Racket you cannot “network in”. All the big money I know is old money. Even the biggest! What do you know about Italian silk walls? Are you good enough to play someone’s Stradivarius? Does Christie’s call YOU? Are you registered with the police on Cap Ferrat? Do you understand hallux valgus?
Etc. It is a bizarre world. Every time I go hang out it costs me thousands. Usually something like one of them fancies themselves a jewelry designer and makes some pieces in a home studio, then hands them out to friends at the social occasion to wear...and of course purchase. At the very least to bring an appropriate vintage—it must of course be a collector vintage that someone is unlikely to already have, because each family has at least one wine nut who lives the cellars andnis really nothing more than a thinly-veiled alcoholic dilettante. You’ve got to do something though, right?
Guy I was playing snooker with put his cue right through an original Warhol, and we laughed about it—he because he spilled lemonade on his custom Lobb’s, I because, as Capt. Picard once said, “sometimes you just have to bow to the absurd”. Of course everything was insured. Twice!

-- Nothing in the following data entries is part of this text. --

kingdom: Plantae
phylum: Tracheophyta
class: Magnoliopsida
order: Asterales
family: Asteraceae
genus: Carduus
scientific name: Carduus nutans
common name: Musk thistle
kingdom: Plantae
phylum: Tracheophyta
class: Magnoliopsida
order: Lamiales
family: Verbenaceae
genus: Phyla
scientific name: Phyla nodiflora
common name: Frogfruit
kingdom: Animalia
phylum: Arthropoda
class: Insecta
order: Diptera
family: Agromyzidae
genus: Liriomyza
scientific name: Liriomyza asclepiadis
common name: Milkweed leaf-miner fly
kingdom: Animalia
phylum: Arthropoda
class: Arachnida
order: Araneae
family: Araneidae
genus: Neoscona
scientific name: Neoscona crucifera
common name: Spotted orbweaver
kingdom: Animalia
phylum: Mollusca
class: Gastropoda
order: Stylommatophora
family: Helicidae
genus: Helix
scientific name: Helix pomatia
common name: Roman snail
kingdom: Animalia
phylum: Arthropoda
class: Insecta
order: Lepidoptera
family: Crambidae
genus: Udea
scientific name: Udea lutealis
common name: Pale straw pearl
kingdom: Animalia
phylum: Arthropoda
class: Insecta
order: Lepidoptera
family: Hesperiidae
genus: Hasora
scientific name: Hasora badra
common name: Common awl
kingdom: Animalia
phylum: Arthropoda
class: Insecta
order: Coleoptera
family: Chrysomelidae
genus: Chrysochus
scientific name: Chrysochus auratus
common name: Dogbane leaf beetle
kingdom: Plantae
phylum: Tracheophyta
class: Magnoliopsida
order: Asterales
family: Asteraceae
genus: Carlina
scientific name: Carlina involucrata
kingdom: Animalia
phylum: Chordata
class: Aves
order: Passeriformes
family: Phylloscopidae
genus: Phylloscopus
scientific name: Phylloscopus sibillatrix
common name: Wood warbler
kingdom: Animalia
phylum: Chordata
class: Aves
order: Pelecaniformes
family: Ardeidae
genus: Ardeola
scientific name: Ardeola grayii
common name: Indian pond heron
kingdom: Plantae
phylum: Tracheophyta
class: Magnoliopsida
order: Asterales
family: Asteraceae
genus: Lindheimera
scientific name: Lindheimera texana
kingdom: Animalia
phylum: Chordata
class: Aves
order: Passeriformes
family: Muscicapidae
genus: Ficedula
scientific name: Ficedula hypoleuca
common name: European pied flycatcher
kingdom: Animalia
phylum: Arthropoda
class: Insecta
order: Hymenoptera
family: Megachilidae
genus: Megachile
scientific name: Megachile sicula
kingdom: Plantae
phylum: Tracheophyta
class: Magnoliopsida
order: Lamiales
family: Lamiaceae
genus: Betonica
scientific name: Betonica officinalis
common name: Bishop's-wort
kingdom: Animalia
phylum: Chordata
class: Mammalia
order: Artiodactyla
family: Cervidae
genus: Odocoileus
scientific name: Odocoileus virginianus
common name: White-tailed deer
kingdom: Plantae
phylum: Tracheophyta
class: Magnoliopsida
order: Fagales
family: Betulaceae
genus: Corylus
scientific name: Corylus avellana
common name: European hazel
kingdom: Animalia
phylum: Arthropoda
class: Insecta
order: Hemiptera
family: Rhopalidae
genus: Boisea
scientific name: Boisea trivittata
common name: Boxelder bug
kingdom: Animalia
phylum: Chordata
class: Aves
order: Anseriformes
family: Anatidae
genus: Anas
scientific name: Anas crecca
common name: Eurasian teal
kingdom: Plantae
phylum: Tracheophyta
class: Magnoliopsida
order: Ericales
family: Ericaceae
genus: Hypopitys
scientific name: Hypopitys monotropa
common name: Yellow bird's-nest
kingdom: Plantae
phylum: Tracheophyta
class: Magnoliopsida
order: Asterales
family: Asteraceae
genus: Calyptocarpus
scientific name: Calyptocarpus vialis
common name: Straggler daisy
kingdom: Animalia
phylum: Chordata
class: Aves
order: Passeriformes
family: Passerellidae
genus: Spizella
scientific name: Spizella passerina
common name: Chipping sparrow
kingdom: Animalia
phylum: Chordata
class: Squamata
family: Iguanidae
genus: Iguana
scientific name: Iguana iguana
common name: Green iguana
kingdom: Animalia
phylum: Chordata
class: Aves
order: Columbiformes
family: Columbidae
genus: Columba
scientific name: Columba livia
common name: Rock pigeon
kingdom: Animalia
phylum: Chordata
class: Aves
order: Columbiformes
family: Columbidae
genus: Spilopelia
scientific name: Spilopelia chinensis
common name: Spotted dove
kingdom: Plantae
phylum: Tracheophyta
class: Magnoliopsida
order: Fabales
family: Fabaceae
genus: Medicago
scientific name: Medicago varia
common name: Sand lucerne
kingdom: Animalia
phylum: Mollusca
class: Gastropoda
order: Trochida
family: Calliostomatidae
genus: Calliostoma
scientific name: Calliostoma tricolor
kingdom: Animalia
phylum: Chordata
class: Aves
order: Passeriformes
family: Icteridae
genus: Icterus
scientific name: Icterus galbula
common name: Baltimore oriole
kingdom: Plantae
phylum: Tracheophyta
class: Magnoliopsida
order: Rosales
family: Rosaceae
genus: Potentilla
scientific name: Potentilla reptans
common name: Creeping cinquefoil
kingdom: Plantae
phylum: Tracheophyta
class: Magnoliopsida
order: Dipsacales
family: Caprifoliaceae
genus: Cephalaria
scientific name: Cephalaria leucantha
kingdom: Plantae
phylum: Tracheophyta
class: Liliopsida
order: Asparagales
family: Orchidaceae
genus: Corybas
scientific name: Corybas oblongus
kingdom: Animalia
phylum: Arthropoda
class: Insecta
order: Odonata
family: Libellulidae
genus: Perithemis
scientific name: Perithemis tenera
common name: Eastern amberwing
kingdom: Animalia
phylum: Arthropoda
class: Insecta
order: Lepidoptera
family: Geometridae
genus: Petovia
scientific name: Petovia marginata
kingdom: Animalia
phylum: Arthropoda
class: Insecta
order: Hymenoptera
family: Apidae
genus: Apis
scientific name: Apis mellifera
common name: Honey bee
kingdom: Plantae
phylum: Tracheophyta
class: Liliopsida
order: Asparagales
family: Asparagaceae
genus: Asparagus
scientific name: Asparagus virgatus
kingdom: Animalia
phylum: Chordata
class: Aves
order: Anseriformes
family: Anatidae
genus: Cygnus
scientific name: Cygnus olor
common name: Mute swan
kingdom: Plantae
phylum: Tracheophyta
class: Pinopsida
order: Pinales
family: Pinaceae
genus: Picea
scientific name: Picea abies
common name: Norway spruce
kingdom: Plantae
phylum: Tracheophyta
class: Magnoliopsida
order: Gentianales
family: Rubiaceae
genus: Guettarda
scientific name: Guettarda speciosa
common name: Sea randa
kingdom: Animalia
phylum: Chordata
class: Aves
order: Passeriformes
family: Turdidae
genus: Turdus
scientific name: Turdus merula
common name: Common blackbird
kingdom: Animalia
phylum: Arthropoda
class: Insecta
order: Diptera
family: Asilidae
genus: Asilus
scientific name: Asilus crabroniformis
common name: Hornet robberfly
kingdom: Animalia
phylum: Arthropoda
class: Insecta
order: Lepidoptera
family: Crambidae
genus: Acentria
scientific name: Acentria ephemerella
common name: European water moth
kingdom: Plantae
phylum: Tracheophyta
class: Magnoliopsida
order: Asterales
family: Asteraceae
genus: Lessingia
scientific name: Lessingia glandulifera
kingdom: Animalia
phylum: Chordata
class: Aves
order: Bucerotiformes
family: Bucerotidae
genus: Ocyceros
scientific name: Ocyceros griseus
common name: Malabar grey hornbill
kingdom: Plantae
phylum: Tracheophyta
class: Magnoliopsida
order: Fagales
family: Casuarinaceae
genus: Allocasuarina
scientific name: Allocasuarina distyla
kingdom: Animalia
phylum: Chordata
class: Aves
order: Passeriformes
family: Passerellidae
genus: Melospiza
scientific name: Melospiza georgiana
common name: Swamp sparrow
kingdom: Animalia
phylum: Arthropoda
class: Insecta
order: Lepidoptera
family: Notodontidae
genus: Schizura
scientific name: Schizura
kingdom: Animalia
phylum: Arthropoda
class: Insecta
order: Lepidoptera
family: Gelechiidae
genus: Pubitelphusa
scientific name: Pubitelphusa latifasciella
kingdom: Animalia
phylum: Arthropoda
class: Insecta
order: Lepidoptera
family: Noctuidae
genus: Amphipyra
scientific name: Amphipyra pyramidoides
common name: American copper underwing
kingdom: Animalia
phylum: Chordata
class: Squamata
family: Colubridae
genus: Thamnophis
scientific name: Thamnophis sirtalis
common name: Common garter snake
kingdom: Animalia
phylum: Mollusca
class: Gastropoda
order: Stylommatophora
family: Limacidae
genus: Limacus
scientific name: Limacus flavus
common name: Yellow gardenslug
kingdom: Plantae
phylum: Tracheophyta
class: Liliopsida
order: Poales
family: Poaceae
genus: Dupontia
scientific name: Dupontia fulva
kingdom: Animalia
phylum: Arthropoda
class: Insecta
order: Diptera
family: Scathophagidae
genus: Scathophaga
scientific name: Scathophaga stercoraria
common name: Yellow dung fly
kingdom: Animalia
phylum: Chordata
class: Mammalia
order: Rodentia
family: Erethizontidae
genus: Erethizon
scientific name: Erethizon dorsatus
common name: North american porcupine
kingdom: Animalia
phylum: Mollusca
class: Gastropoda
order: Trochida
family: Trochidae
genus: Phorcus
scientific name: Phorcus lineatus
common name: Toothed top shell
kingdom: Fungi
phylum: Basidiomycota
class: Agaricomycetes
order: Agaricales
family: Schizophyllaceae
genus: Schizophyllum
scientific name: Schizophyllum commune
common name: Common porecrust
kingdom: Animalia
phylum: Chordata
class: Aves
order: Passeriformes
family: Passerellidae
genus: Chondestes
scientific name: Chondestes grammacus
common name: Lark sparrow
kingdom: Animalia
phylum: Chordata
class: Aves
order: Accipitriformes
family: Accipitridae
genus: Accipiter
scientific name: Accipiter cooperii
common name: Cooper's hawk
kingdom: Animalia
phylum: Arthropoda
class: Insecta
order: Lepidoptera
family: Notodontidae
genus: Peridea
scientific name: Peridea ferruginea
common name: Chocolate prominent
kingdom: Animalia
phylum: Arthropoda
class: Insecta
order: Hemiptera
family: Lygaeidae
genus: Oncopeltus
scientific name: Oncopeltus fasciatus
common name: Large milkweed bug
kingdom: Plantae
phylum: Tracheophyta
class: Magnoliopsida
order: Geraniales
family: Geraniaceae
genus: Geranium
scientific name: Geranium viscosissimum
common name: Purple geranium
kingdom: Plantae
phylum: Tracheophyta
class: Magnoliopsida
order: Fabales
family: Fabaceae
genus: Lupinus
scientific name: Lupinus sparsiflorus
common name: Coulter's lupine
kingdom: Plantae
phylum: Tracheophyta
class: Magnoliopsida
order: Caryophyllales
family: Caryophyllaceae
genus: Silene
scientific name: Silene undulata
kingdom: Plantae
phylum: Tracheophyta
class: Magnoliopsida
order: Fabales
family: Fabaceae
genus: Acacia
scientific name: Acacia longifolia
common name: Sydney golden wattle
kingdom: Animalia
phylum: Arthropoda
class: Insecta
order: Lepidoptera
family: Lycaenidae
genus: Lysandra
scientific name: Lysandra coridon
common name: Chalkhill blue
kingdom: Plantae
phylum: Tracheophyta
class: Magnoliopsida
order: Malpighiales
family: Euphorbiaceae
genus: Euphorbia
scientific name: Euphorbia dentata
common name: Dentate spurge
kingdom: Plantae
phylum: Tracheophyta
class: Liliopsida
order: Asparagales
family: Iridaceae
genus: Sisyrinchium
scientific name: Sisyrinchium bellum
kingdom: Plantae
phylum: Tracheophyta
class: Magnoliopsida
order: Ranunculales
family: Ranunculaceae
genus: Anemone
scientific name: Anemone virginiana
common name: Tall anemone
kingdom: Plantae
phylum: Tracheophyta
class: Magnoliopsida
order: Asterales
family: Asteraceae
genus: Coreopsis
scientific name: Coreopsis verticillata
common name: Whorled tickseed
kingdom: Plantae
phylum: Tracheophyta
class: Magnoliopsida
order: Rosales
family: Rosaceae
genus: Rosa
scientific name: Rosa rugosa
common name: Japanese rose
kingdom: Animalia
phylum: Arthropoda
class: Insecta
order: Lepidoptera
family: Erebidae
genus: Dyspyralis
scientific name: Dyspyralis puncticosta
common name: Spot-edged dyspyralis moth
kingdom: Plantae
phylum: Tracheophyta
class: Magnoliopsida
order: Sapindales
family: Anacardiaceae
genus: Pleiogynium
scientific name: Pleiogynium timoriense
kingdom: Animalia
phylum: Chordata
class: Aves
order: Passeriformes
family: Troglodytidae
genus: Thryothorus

Or how about the time I had to drive someone’s brand-new Bentley, at the time 1 of 2 of that model, out of the ditch? His wife got liquored up and went for a drive around the estate (miles), and ended up stuck in the forest, off the road and in 2 feet of snow. We had a big party to celebrate the event, culminating in me driving it out, assisted by a tow from a guy with a new G-class “winter beater”. The ensuing private photo session (there is always one) was absurdity worthy of a Bloomsbury caper.
In Monaco I am always invited because I have never lost at a game of Padrida. Ever. Like my wife at Risk, I cannot lose. Curiosities are always welcome, and now I have ingratiated myself.
In other places I have been invited by pure accident. It used to be that everywhere I went, people would look at me in reverence, whisper behind my back, get shy and run away, you name it. It was insisted that I attend various social functions with heads of state, etc. I actually went to some, to find out wtf. I thought it was because I was good-looking, cultured, articulate, was seen at some of the right places/events, and had some family.
WRONG! Holy hubris! It turns out that I am the doppelganger of one of the greatest and most beloved footballers in history—and the same age, athletic build, etc. It is effing uncanny. Everyone thought I was him at first! Of course I immediately disabused people of their false beliefs, but by then I was “in”. The resemblance was the curiosity, and I guess I have been interesting enough to stand on my own. Those types don’t get to meet many ordinary, but independent, people, and many found me refreshing in a way.
There are some good times to be had, but I try to limit my exposure. Frankly, I can’t afford it. I remember somebody wanted me to rent the apartment next door because I knew food, kept my mouth shut, and their dogs loved me. It was a mere €150k per month. Utilities included.
Also, it’s stultifying. I do things they would/could never do, and I wouldn’t trade that for anything. I try not to remember any information, although the one thing impossible to forget is where the smoking hot mistress is kept near the presidential palace.
One thing I would like to get out of all that is to hang out with Gal Gadot, in the Wonder Woman costume, with her acting in full character as the powerful innocent—almost as powerful and innocent as my wife.
It feels good to unburden myself of some of this. What a bizarre life.
See you all at market open for the xmas bonus.